The comet assay is classed as an ‘indicator test’ because the measured end point may not always lead to a mutation [27]; this raises the issue of whether or not some of the DNA damage described in the reported studies is likely to be reversible. In one study, with relatively low exposure, the DNA damage did appear to be reversible with time [17]. Clearly, DNA repair mechanisms will reduce the genotoxic potential of AgNP. However, it is not certain how effective these repair mechanisms will be in those tissues such as the brain and testes where bioaccumulation of AgNP has been reported to occur. In addition, it is unlikely that “the large DNA deletions” in developing embryos and “irreversible chromosomal damage” in bone marrow described by Kovvuru et al. [28] are transient (although the dose used in this study was particularly high - 500 mg/kg for 5 days) and the finding of the “accumulation of severe DNA damage” in people occupationally exposed to silver particles certainly suggests that concerns about human safety are real [23]. While it is not possible from this observational study to quantify exposure in the jewellery workers, these findings would suggest that DNA repair mechanisms can be overwhelmed with frequent exposure to silver particles. It is certainly plausible that consumers using colloidal Ag as the primary drinking water disinfectant or workers adding AgNP to ceramic filters in low income countries would have similar or even greater exposure than the jewellery workers. The limited available evidence indicates that health and safety precautions are not strictly adhered to in the production of ceramic filters in low income countries [29].
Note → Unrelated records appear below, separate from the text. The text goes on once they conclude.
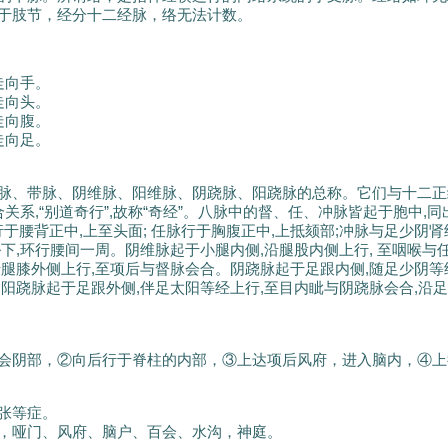
于肢节，经分十二经脉，络无法计数。
走向手。
走向头。
走向腹。
走向足。
脉、带脉、阴维脉、阳维脉、阴跷脉、阳跷脉的总称。它们与十二正
关系,“别道奇行”,故称“奇经”。八脉中的督、任、冲脉皆起于胞中,同
脉行于腰背正中,上至头面; 任脉行于胸腹正中,上抵颏部;冲脉与足少阴
下,环行腰间一周。阴维脉起于小腿内侧,沿腿股内侧上行, 至咽喉与
沿腿膝外侧上行,至项后与督脉会合。阴跷脉起于足跟内侧,随足少阴等
阳跷脉起于足跟外侧,伴足太阳等经上行,至目内眦与阴跷脉会合,沿
。
会阴部，②向后行于脊柱的内部，③上达项后风府，进入脑内，④上
张等症。
，哑门、风府、脑户、百会、水沟，神庭。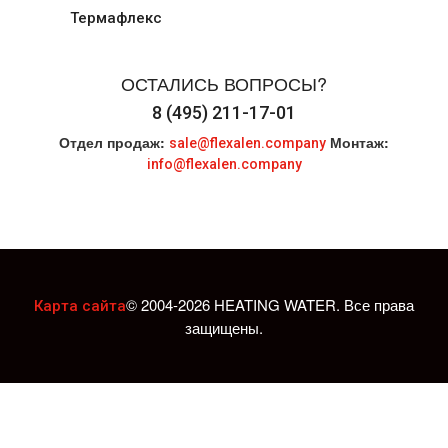
Термафлекс
ОСТАЛИСЬ ВОПРОСЫ?
8 (495) 211-17-01
Отдел продаж:
Монтаж:
sale@flexalen.company
info@flexalen.company
© 2004-2026 HEATING WATER. Все права
Карта сайта
защищены.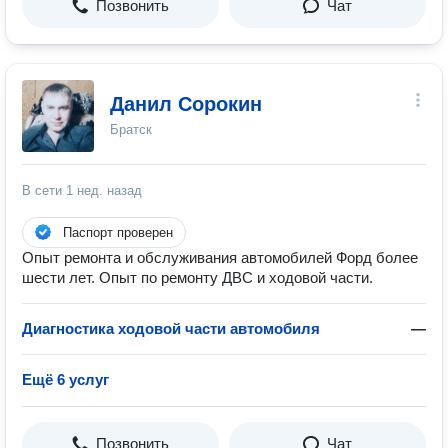
Позвонить
Чат
Данил Сорокин
Братск
В сети
1 нед. назад
Паспорт проверен
Опыт ремонта и обслуживания автомобилей Форд более
шести лет. Опыт по ремонту ДВС и ходовой части.
Диагностика ходовой части автомобиля
—
Ещё 6 услуг
Позвонить
Чат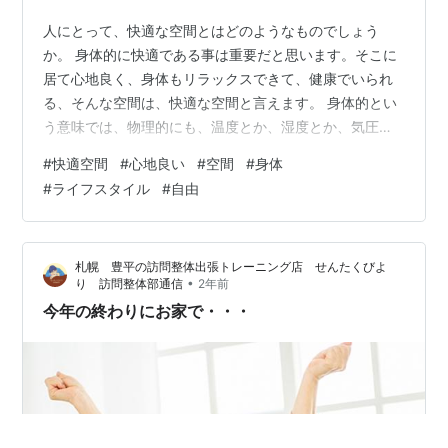
人にとって、快適な空間とはどのようなものでしょう
か。 身体的に快適である事は重要だと思います。そこに
居て心地良く、身体もリラックスできて、健康でいられ
る、そんな空間は、快適な空間と言えます。 身体的とい
う意味では、物理的にも、温度とか、湿度とか、気圧と
か、そういった事も快適な空間として重要です。暑すぎ
#
快適空間
#
心地良い
#
空間
#
身体
たり、寒すぎたり、じめじめしていたり、気圧が低すぎ
#
ライフスタイル
#
自由
たり、もはやその空間は居る空間にはなりません。とに
もかくにも、一刻も早く脱出したい不快な空間です。 感
覚的にも、つまり、目に入ってくる視界や色彩、また、
札幌 豊平の訪問整体出張トレーニング店 せんたくびよ
匂い、音、なども非常に重要です。それらが不快で仕方
•
り 訪問整体部通信
2年前
なかったら、そこに居る意味なんてありません。と…
今年の終わりにお家で・・・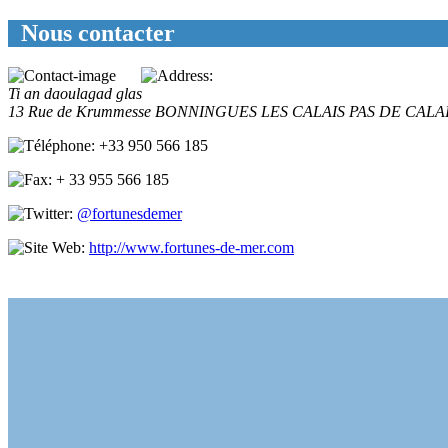
Nous contacter
Ti an daoulagad glas
13 Rue de Krummesse
BONNINGUES LES CALAIS
PAS DE CALA
+33 950 566 185
+ 33 955 566 185
@fortunesdemer
http://www.fortunes-de-mer.com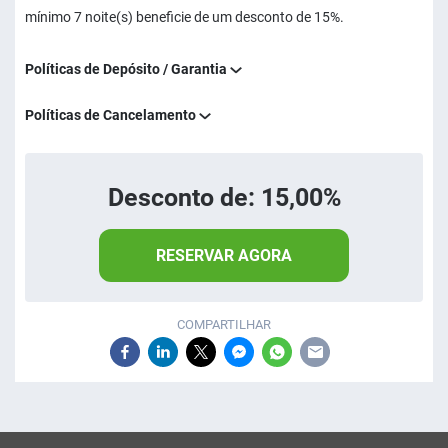
mínimo 7 noite(s) beneficie de um desconto de 15%.
Políticas de Depósito / Garantia
Políticas de Cancelamento
Desconto de: 15,00%
RESERVAR AGORA
COMPARTILHAR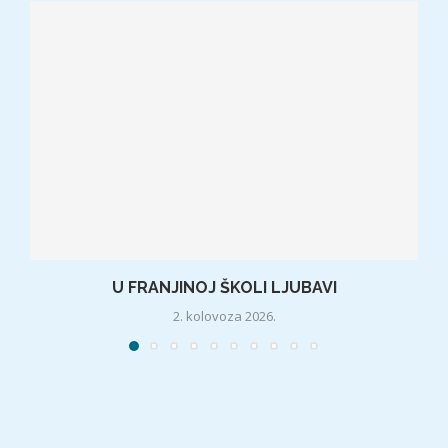
U FRANJINOJ ŠKOLI LJUBAVI
2. kolovoza 2026.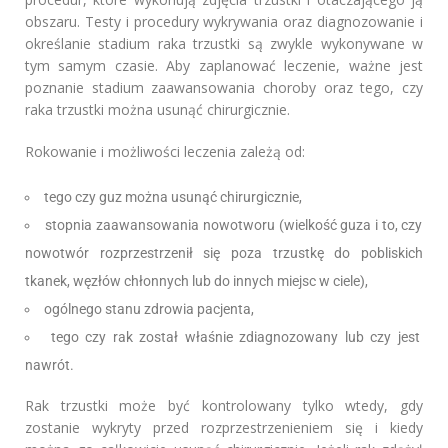
obszaru. Testy i procedury wykrywania oraz diagnozowanie i
określanie stadium raka trzustki są zwykle wykonywane w
tym samym czasie. Aby zaplanować leczenie, ważne jest
poznanie stadium zaawansowania choroby oraz tego, czy
raka trzustki można usunąć chirurgicznie.
Rokowanie i możliwości leczenia zależą od:
tego czy guz można usunąć chirurgicznie,
stopnia zaawansowania nowotworu (wielkość guza i to, czy
nowotwór rozprzestrzenił się poza trzustkę do pobliskich
tkanek, węzłów chłonnych lub do innych miejsc w ciele),
ogólnego stanu zdrowia pacjenta,
tego czy rak został właśnie zdiagnozowany lub czy jest
nawrót.
Rak trzustki może być kontrolowany tylko wtedy, gdy
zostanie wykryty przed rozprzestrzenieniem się i kiedy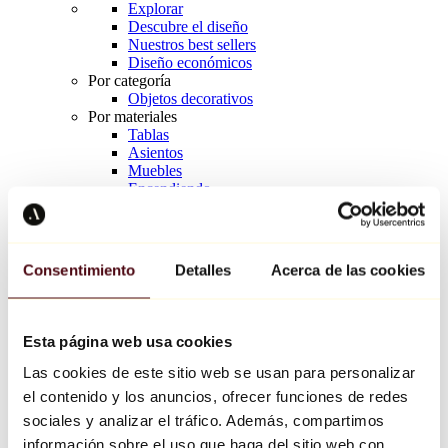
Explorar
Descubre el diseño
Nuestros best sellers
Diseño económicos
Por categoría
Objetos decorativos
Por materiales
Tablas
Asientos
Muebles
Encendiendo
Arte de la mesa
Cerámico
Tendencias
Richard Orlinski
Consentimiento
Detalles
Acerca de las cookies
Keith Haring
Jeff Koons
Yayoi Kusama
Jean-Michel Basquiat
Esta página web usa cookies
Todos los diseñadores
Las cookies de este sitio web se usan para personalizar
el contenido y los anuncios, ofrecer funciones de redes
Obra de la semana
sociales y analizar el tráfico. Además, compartimos
información sobre el uso que haga del sitio web con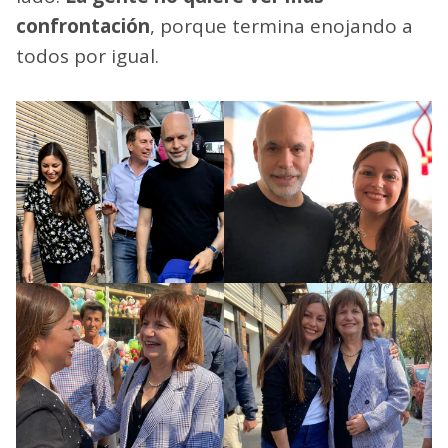
confrontación
, porque termina enojando a
todos por igual.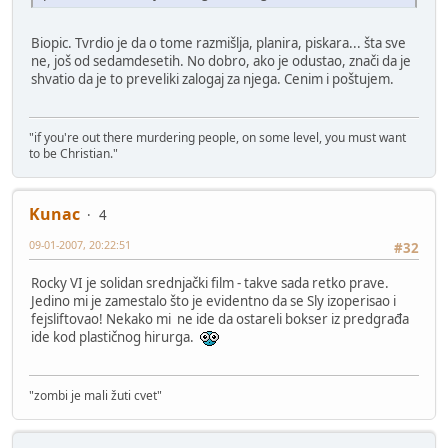
Biopic. Tvrdio je da o tome razmišlja, planira, piskara... šta sve
ne, još od sedamdesetih. No dobro, ako je odustao, znači da je
shvatio da je to preveliki zalogaj za njega. Cenim i poštujem.
"if you're out there murdering people, on some level, you must want
to be Christian."
Kunac
4
09-01-2007, 20:22:51
#32
Rocky VI je solidan srednjački film - takve sada retko prave.
Jedino mi je zamestalo što je evidentno da se Sly izoperisao i
fejsliftovao! Nekako mi ne ide da ostareli bokser iz predgrađa
ide kod plastičnog hirurga.
"zombi je mali žuti cvet"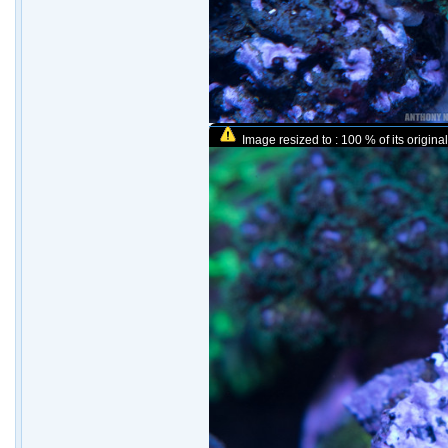
Image resized to : 100 % of its original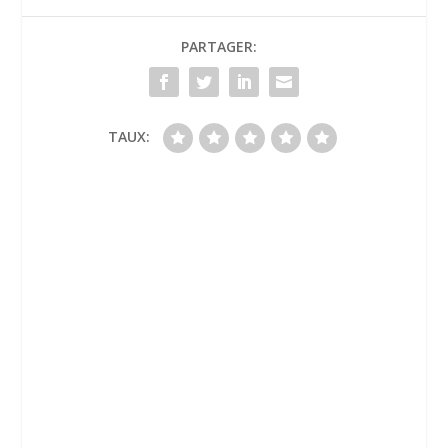
PARTAGER:
TAUX: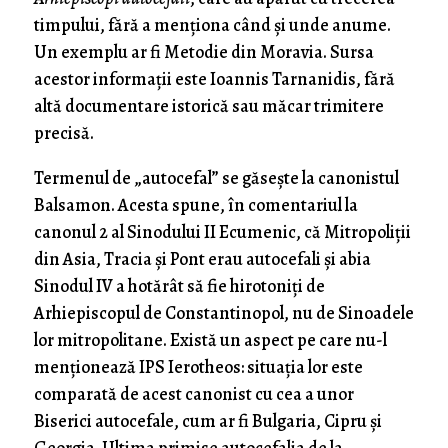
timpului, fără a menționa când și unde anume.
Un exemplu ar fi Metodie din Moravia. Sursa
acestor informații este Ioannis Tarnanidis, fără
altă documentare istorică sau măcar trimitere
precisă.
Termenul de „autocefal” se găsește la canonistul
Balsamon. Acesta spune, în comentariul la
canonul 2 al Sinodului II Ecumenic, că Mitropoliții
din Asia, Tracia și Pont erau autocefali și abia
Sinodul IV a hotărât să fie hirotoniți de
Arhiepiscopul de Constantinopol, nu de Sinoadele
lor mitropolitane. Există un aspect pe care nu-l
menționează IPS Ierotheos: situația lor este
comparată de acest canonist cu cea a unor
Biserici autocefale, cum ar fi Bulgaria, Cipru și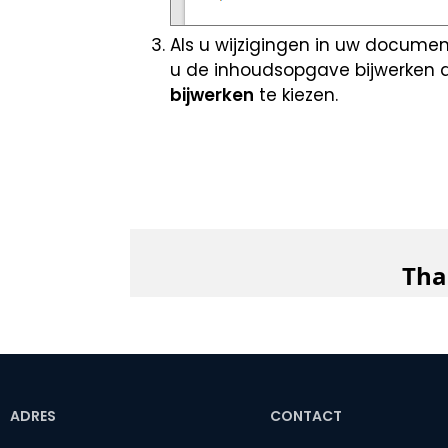
Als u wijzigingen in uw docume
u de inhoudsopgave bijwerken
bijwerken
te kiezen.
ADRES
CONTACT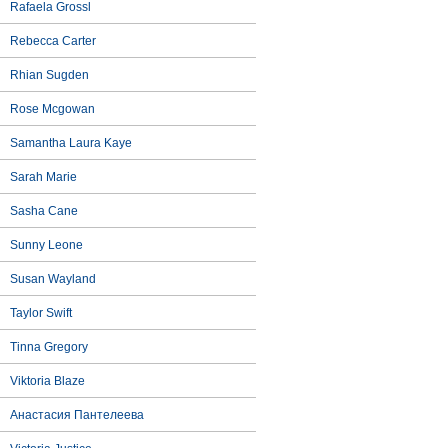
Rafaela Grossl
Rebecca Carter
Rhian Sugden
Rose Mcgowan
Samantha Laura Kaye
Sarah Marie
Sasha Cane
Sunny Leone
Susan Wayland
Taylor Swift
Tinna Gregory
Viktoria Blaze
Анастасия Пантелеева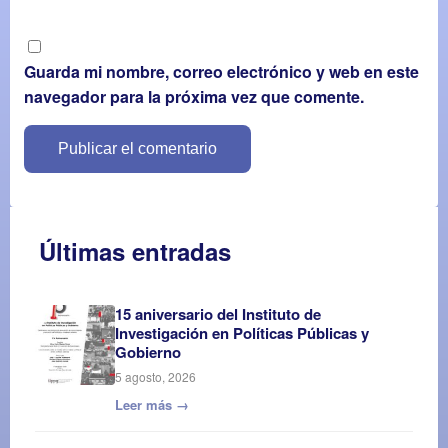
Guarda mi nombre, correo electrónico y web en este
navegador para la próxima vez que comente.
Últimas entradas
15 aniversario del Instituto de
Investigación en Políticas Públicas y
Gobierno
5 agosto, 2026
Leer más →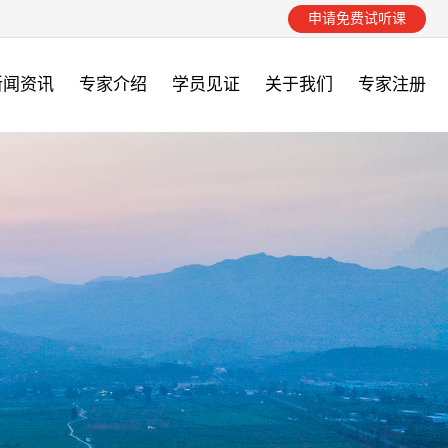
申请免费试听课
新闻资讯
专家介绍
学员见证
关于我们
专家注册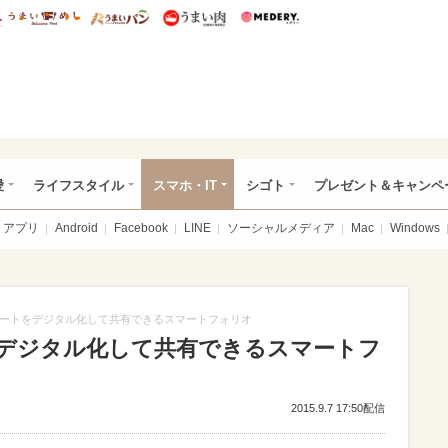
総研 ディズニー特集
mimot.
うまいめし
うまいパン
うまい肉
Medery.
ぴあ総研（うれぴあ）
愛
ライフスタイル
スマホ・IT
シゴト
プレゼント＆キャンペ
アプリ
Android
Facebook
LINE
ソーシャルメディア
Mac
Windows
ートをデジタル化して共有できるスマートフォリオ
デジタル化して共有できるスマートフ
2015.9.7 17:50配信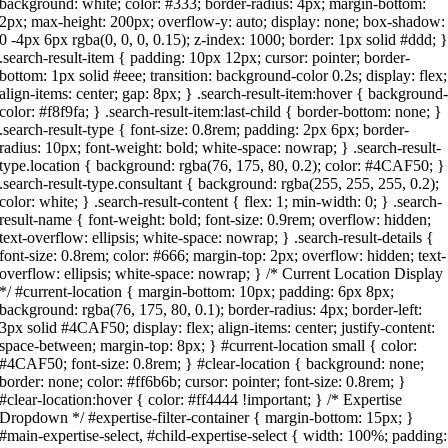
background: white; color: #333; border-radius: 4px; margin-bottom:
2px; max-height: 200px; overflow-y: auto; display: none; box-shadow:
0 -4px 6px rgba(0, 0, 0, 0.15); z-index: 1000; border: 1px solid #ddd; 
.search-result-item { padding: 10px 12px; cursor: pointer; border-
bottom: 1px solid #eee; transition: background-color 0.2s; display: flex;
align-items: center; gap: 8px; } .search-result-item:hover { background
color: #f8f9fa; } .search-result-item:last-child { border-bottom: none; }
.search-result-type { font-size: 0.8rem; padding: 2px 6px; border-
radius: 10px; font-weight: bold; white-space: nowrap; } .search-result-
type.location { background: rgba(76, 175, 80, 0.2); color: #4CAF50; }
.search-result-type.consultant { background: rgba(255, 255, 255, 0.2);
color: white; } .search-result-content { flex: 1; min-width: 0; } .search-
result-name { font-weight: bold; font-size: 0.9rem; overflow: hidden;
text-overflow: ellipsis; white-space: nowrap; } .search-result-details {
font-size: 0.8rem; color: #666; margin-top: 2px; overflow: hidden; text-
overflow: ellipsis; white-space: nowrap; } /* Current Location Display
*/ #current-location { margin-bottom: 10px; padding: 6px 8px;
background: rgba(76, 175, 80, 0.1); border-radius: 4px; border-left:
3px solid #4CAF50; display: flex; align-items: center; justify-content:
space-between; margin-top: 8px; } #current-location small { color:
#4CAF50; font-size: 0.8rem; } #clear-location { background: none;
border: none; color: #ff6b6b; cursor: pointer; font-size: 0.8rem; }
#clear-location:hover { color: #ff4444 !important; } /* Expertise
Dropdown */ #expertise-filter-container { margin-bottom: 15px; }
#main-expertise-select, #child-expertise-select { width: 100%; padding:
The wide heterogeneity in study designs makes it difficult to draw substantial conclusions and, especially, to determine a safe daily exposure to AgNP. Without being able to state a safe exposure limit, it is not possible to say if exposure to the colloid Ag or AgNP employed in some current household water treatment practices poses a significant risk to human health. However, given that the use of AgNP and colloidal Ag in household water treatment does not appear to be effective at making drinking water safe [30], there is little value in their use and any risks of genotoxicity are consequently intolerable. Given the likely bioaccumulation especially in brain and testes, people using colloidal Ag as a primary drinking water disinfectant and their offspring may be at high risk of genetic damage. The risks associated with use of AgNP in other matrices, such as ceramic filters, are less clear. There is substantial evidence that AgNP are released from many different supporting matrices [31], but it is not yet possible to say with certainty whether or not such release would be in sufficient concentration to pose a health risk.

Conclusions

We consider that colloidal Ag should not be promoted as a primary water treatment product as it has little public health benefit and the balance of evidence would certainly suggest that there is at least the possibility of genotoxic and embryotoxic effects. With the current evidence it is not yet possible to determine a safe limit for the oral intake of AgNP or colloidal Ag. Before colloidal Ag or AgNP are used in filter matrices for drinking water treatment, consideration needs to be given to how much silver is likely to be released from the matrix during the life of the filter (eg work by Garboś and colleagues) [32, 33]. There is an urgent need for more research on this topic and particularly on whether people using colloidal Ag as a primary drinking water treatment, working with AgNP in filter manufacture in low income countries or using such impregnated filters have evidence of DNA damage.